WHAT THE EXERCISE ASKS:
Return each line exactly as written. Begin with the first line of the entries and end with the line that has "index pip: (887, 712)".

━━━━━ SOURCE DATA ━━━━━

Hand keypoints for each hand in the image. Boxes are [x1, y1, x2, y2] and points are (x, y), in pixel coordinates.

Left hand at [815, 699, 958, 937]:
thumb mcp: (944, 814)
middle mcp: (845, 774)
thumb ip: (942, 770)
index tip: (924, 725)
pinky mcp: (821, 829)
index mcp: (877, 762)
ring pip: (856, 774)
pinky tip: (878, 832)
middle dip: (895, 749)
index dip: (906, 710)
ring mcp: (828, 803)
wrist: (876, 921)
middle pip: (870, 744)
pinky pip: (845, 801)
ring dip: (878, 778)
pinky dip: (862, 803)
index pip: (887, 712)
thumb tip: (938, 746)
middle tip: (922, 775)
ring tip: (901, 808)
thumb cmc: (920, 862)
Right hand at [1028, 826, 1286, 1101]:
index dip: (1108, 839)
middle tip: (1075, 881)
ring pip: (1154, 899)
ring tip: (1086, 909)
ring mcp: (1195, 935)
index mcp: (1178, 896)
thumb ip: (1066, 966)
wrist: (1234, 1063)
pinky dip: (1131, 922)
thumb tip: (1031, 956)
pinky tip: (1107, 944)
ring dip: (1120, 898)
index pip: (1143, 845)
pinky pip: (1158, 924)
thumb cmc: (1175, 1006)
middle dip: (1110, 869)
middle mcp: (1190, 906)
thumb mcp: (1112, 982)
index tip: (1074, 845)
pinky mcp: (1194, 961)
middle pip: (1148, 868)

━━━━━

WRITTEN RESPONSE:
Hand keypoints for each hand in the image. Boxes are [x1, y1, x2, y2] and points are (x, y), in pixel coordinates.

Left hand at [815, 699, 958, 937]:
thumb mcp: (944, 814)
middle mcp: (845, 774)
thumb ip: (942, 770)
index tip: (924, 725)
pinky mcp: (821, 829)
index mcp: (877, 762)
ring pip: (856, 774)
pinky tip: (878, 832)
middle dip: (895, 749)
index dip: (906, 710)
ring mcp: (828, 803)
wrist: (876, 921)
middle pip: (870, 744)
pinky pip: (845, 801)
ring dip: (878, 778)
pinky dip: (862, 803)
index pip: (887, 712)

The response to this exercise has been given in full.